▶ _TASK BRIEF_:
Copy every line of the material below exactly as it appears, except the pictures, which should be left out.
[BEGIN]
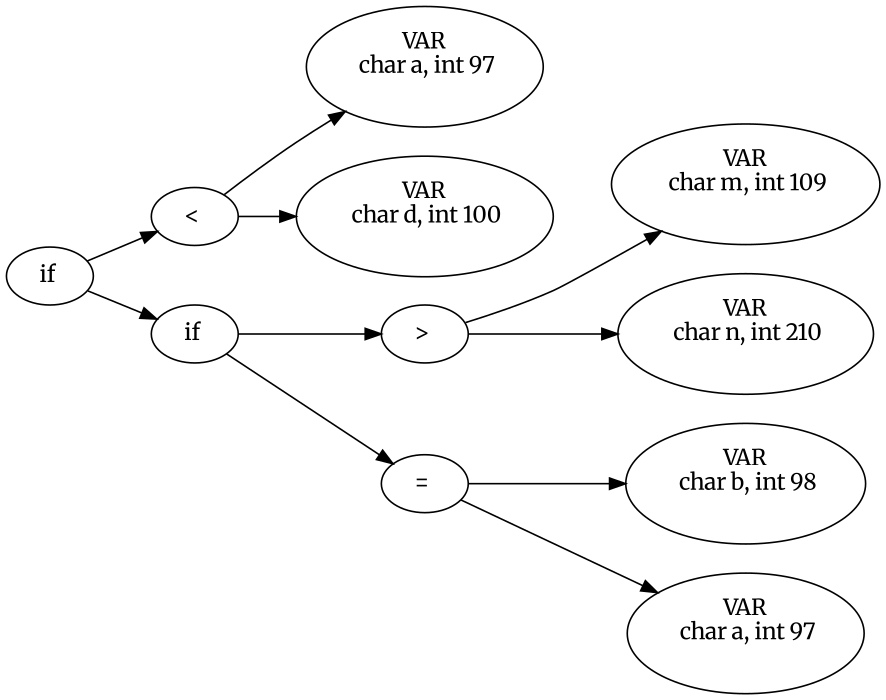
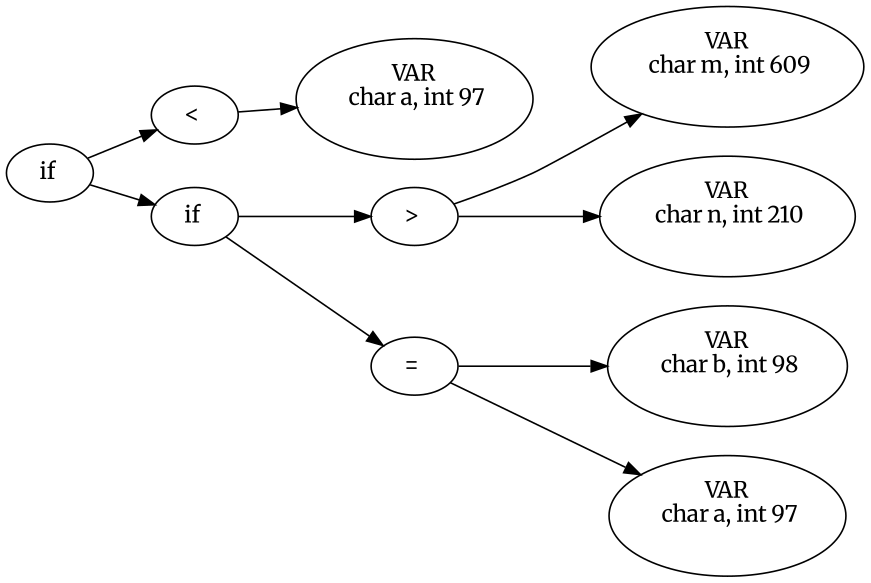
  digraph {
    fontname=Merriweather
    rankdir=LR
    node [fontname=Merriweather]
    edge [fontname=Merriweather]
    n1 [label="if "]
    n2 [label="< "]
    n3 [label="if "]
    n4 [label="VAR\n char a, int 97\n "]
-   n5 [label="VAR\n char d, int 100\n "]
    n6 [label="> "]
    n7 [label="= "]
-   n8 [label="VAR\n char m, int 109\n "]
+   n8 [label="VAR\n char m, int 609\n "]
    n9 [label="VAR\n char n, int 210\n "]
    n10 [label="VAR\n char b, int 98\n "]
    n11 [label="VAR\n char a, int 97\n "]
    n1 -> n2
    n1 -> n3
    n2 -> n4
-   n2 -> n5
    n3 -> n6
    n3 -> n7
    n6 -> n8
    n6 -> n9
    n7 -> n10
    n7 -> n11
  }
[END]
▶ _RESULT OF THE EXERCISE_:
  digraph {
    fontname=Merriweather
    rankdir=LR
    node [fontname=Merriweather]
    edge [fontname=Merriweather]
    n1 [label="if "]
    n2 [label="< "]
    n3 [label="if "]
    n4 [label="VAR\n char a, int 97\n "]
-   n5 [label="VAR\n char d, int 100\n "]
    n6 [label="> "]
    n7 [label="= "]
-   n8 [label="VAR\n char m, int 109\n "]
+   n8 [label="VAR\n char m, int 609\n "]
    n9 [label="VAR\n char n, int 210\n "]
    n10 [label="VAR\n char b, int 98\n "]
    n11 [label="VAR\n char a, int 97\n "]
    n1 -> n2
    n1 -> n3
    n2 -> n4
-   n2 -> n5
    n3 -> n6
    n3 -> n7
    n6 -> n8
    n6 -> n9
    n7 -> n10
    n7 -> n11
  }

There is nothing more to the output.